> **What you should do**: Transcription task. Write out each entry verbatim and exclude any image.

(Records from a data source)
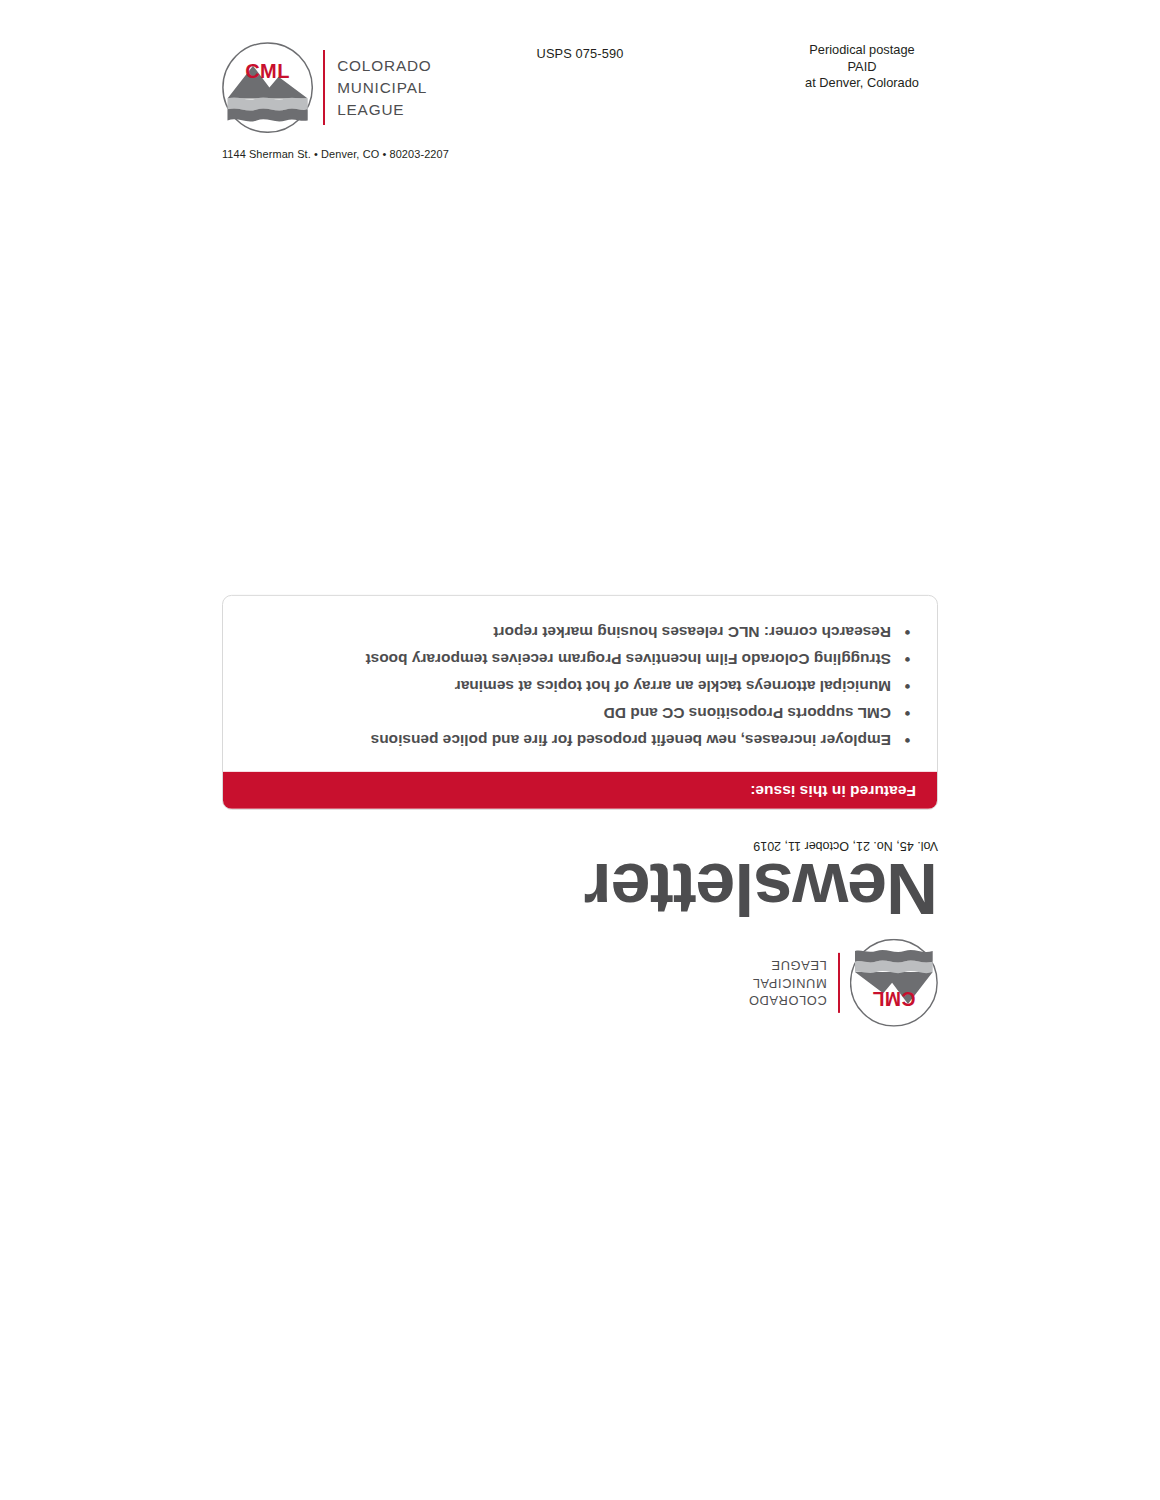CML
COLORADO
MUNICIPAL
LEAGUE
1144 Sherman St. • Denver, CO • 80203-2207
USPS 075-590
Periodical postage
PAID
at Denver, Colorado
CML
COLORADO
MUNICIPAL
LEAGUE
Newsletter
Vol. 45, No. 21, October 11, 2019
Featured in this issue:
Employer increases, new benefit proposed for fire and police pensions
CML supports Propositions CC and DD
Municipal attorneys tackle an array of hot topics at seminar
Struggling Colorado Film Incentives Program receives temporary boost
Research corner: NLC releases housing market report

> **Answer section**:
CML
COLORADO
MUNICIPAL
LEAGUE
1144 Sherman St. • Denver, CO • 80203-2207
USPS 075-590
Periodical postage
PAID
at Denver, Colorado
CML
COLORADO
MUNICIPAL
LEAGUE
Newsletter
Vol. 45, No. 21, October 11, 2019
Featured in this issue:
Employer increases, new benefit proposed for fire and police pensions
CML supports Propositions CC and DD
Municipal attorneys tackle an array of hot topics at seminar
Struggling Colorado Film Incentives Program receives temporary boost
Research corner: NLC releases housing market report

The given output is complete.